TLS certificates for internal services done right

Split-horizon DNS vs alternatives

  • Many criticize split-horizon DNS as brittle and high-maintenance, especially at scale (duplicated records, caching weirdness, VPN routing issues).
  • Others say it’s fine for small/home labs and can be combined with hairpin NAT; the real pain is large corporate setups where internal and public zones share the same name.
  • Some explicitly refuse to use split DNS, preferring single public zones with internal IPs or overlay networks.

ACME, DNS-01, and automation patterns

  • Strong preference for DNS-01 validation over HTTP-01 for internal services.
  • Common patterns:
    • Use a public domain with DNS APIs to obtain certs (often wildcard), then point names to internal IPs.
    • Use CNAME “_acme-challenge” aliasing to delegate DNS-01 to a separate zone/provider or to tools like acme-dns.
    • Central ACME helper services or GitHub Actions that own DNS credentials and issue certs for internal hosts.
  • Interest in the upcoming DNS-PERSIST-01 challenge to reduce need for dynamic DNS updates, though support is still limited.

Public CAs vs internal CAs

  • One camp: “Just run an internal CA, sign internal certs, and trust that CA on your devices.” Seen as the clean cryptographic solution.
  • Counterpoints:
    • Distributing and managing trust anchors across heterogeneous OSes, languages, containers, and browsers is painful.
    • Some argue public CAs (e.g., Let’s Encrypt via DNS-01) are simpler operationally, especially when you don’t fully control client devices.

[Source texts of formatted documents]
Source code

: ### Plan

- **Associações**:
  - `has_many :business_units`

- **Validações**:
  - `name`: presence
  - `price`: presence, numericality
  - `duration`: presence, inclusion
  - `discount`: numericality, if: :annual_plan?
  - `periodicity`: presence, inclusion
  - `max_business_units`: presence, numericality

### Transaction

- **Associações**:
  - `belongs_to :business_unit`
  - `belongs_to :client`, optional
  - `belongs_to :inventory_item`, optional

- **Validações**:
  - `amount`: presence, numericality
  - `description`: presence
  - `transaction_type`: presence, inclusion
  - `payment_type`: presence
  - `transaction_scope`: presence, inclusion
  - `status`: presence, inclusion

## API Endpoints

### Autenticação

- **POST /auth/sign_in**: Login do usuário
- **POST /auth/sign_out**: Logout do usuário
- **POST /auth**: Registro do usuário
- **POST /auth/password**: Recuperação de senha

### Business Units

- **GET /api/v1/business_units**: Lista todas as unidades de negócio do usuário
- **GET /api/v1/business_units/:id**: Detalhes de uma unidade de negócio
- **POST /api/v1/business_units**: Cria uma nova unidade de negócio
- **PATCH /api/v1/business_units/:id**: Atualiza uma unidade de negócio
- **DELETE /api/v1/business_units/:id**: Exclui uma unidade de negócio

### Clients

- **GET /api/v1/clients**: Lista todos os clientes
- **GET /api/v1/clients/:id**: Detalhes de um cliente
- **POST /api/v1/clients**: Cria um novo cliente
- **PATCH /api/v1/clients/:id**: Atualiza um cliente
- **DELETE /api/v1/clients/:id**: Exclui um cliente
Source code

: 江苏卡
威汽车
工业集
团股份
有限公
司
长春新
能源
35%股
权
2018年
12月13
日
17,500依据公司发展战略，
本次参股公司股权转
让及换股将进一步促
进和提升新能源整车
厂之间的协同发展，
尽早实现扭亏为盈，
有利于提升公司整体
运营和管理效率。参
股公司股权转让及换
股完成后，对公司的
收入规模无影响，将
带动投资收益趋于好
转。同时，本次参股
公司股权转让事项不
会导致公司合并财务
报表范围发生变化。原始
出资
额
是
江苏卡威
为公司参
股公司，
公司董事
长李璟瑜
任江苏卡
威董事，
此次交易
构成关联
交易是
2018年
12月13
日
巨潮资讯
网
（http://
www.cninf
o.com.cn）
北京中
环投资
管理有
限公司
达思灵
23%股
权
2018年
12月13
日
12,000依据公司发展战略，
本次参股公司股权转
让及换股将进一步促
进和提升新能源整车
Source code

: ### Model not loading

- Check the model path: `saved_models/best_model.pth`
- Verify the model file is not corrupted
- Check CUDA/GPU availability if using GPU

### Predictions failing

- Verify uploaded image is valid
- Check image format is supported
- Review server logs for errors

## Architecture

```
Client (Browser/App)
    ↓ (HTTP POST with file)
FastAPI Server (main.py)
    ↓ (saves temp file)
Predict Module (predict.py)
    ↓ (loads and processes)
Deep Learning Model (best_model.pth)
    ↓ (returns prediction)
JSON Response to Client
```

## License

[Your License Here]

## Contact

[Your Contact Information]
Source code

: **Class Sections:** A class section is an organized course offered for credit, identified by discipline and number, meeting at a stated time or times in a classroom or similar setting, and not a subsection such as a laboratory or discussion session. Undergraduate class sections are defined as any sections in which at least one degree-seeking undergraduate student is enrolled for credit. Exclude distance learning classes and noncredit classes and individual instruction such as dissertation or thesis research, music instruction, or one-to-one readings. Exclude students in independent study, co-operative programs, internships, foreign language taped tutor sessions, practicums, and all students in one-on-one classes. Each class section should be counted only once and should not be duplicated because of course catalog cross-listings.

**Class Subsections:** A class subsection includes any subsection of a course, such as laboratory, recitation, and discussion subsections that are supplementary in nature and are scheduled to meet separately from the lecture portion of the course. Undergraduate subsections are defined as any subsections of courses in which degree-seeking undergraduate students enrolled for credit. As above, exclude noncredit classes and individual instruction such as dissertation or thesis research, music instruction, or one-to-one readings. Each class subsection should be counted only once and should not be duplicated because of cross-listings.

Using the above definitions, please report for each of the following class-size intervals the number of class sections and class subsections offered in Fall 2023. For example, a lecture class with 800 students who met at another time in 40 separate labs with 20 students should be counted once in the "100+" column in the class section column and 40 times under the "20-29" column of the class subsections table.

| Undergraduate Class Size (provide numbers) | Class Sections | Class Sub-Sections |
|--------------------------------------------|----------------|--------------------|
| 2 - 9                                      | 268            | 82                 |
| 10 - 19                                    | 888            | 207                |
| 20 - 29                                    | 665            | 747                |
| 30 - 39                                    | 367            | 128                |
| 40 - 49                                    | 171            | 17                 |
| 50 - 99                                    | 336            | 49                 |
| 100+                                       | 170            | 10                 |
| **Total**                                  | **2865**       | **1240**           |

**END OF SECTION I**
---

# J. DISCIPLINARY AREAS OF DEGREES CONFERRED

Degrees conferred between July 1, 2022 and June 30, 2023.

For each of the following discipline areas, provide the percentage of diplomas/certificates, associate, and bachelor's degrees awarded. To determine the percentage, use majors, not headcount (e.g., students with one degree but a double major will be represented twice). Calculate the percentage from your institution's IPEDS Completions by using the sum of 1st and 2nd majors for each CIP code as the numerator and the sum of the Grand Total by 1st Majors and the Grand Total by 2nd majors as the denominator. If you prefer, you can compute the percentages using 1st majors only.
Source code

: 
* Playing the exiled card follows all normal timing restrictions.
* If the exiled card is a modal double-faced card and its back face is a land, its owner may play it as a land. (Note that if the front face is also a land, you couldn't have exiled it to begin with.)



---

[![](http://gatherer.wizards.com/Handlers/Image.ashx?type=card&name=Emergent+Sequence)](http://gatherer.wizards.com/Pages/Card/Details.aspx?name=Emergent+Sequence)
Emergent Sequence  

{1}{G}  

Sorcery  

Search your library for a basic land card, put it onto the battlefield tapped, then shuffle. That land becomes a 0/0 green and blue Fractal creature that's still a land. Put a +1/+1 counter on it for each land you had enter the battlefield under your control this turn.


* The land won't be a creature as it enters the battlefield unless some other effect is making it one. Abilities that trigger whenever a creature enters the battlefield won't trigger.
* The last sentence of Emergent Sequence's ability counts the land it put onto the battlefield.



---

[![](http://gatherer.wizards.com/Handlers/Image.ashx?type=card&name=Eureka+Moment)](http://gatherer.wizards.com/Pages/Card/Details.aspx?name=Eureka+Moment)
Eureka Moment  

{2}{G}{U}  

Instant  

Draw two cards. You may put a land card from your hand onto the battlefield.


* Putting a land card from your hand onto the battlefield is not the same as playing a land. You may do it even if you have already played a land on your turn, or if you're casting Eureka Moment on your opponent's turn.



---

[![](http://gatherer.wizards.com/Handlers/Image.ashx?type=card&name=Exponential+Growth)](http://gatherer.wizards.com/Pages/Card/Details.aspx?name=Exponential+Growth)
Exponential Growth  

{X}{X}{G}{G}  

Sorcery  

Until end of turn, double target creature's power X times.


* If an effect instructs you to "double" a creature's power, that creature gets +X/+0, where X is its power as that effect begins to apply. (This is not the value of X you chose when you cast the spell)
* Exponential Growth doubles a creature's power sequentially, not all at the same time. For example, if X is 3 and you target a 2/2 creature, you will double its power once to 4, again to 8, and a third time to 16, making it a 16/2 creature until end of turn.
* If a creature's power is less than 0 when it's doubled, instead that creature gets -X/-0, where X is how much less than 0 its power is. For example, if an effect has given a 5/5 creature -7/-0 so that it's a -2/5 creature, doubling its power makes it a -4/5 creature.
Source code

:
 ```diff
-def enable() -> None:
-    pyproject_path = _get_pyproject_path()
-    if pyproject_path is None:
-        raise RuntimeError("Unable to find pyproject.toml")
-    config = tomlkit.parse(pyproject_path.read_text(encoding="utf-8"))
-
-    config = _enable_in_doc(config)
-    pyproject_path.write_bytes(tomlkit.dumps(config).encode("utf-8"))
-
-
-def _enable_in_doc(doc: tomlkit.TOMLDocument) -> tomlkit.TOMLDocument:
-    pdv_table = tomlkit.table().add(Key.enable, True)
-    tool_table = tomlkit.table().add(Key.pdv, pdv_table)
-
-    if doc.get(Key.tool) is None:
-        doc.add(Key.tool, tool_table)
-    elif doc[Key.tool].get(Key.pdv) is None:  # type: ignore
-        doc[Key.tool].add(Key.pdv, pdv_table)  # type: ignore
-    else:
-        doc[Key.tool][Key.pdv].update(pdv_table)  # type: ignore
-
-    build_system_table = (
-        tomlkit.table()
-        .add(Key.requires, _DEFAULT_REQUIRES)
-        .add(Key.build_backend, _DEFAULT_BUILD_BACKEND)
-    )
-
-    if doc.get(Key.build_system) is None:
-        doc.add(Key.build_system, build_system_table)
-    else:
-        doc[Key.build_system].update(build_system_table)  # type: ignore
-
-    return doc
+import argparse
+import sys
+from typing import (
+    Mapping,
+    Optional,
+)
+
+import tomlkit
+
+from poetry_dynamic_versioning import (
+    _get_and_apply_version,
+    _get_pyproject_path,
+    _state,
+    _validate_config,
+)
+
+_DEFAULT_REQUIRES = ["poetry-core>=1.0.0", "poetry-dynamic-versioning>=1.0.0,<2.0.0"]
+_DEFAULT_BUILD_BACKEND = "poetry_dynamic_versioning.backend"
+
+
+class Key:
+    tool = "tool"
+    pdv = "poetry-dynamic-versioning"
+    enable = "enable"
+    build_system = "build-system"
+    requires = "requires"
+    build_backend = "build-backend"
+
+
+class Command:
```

> ACTIVITY 1: According to the notes on TLS certificates for internal services, which ACME validation method is strongly preferred for internal services?
> ACTIVITY 2: Please carry the notes on TLS certificates for internal services forward from their last line.

> ANSWER SPACE 1: DNS-01 validation is preferred over HTTP-01.

> ANSWER SPACE 2:
    • Concerns about rate limits and trust semantics (public cert only proves domain control, not organizational identity).

Wildcard certs, CT logs, and hostname/privacy concerns

  • Some worry that non-wildcard public certs expose internal hostnames via Certificate Transparency logs; wildcard certs mitigate this but centralize key risk.
  • Others are unconcerned about leaking generic home hostnames or say attack surface matters more than obscurity.
  • Debate over whether putting internal IPs and hostnames into public DNS is acceptable; some see it as harmless, others reject it outright.

Client trust stores and tooling fragmentation

  • Multiple comments lament that configuring clients to trust internal CAs is harder than it should be.
  • Different ecosystems use different trust stores (OS, Java, browsers, Node, Python/certifi, containers, snaps), forcing repeated CA installation.
  • This complexity is a major reason some favor public ACME certs even for purely internal services.

Security models and access patterns

  • Some advocate “BeyondCorp/zero trust” style: mTLS, device certs, and authenticated reverse proxies instead of VPN plus split DNS.
  • Others rely on VPNs (WireGuard, Tailscale) plus internal DNS, or central reverse proxies/load balancers terminating TLS and routing to internal services.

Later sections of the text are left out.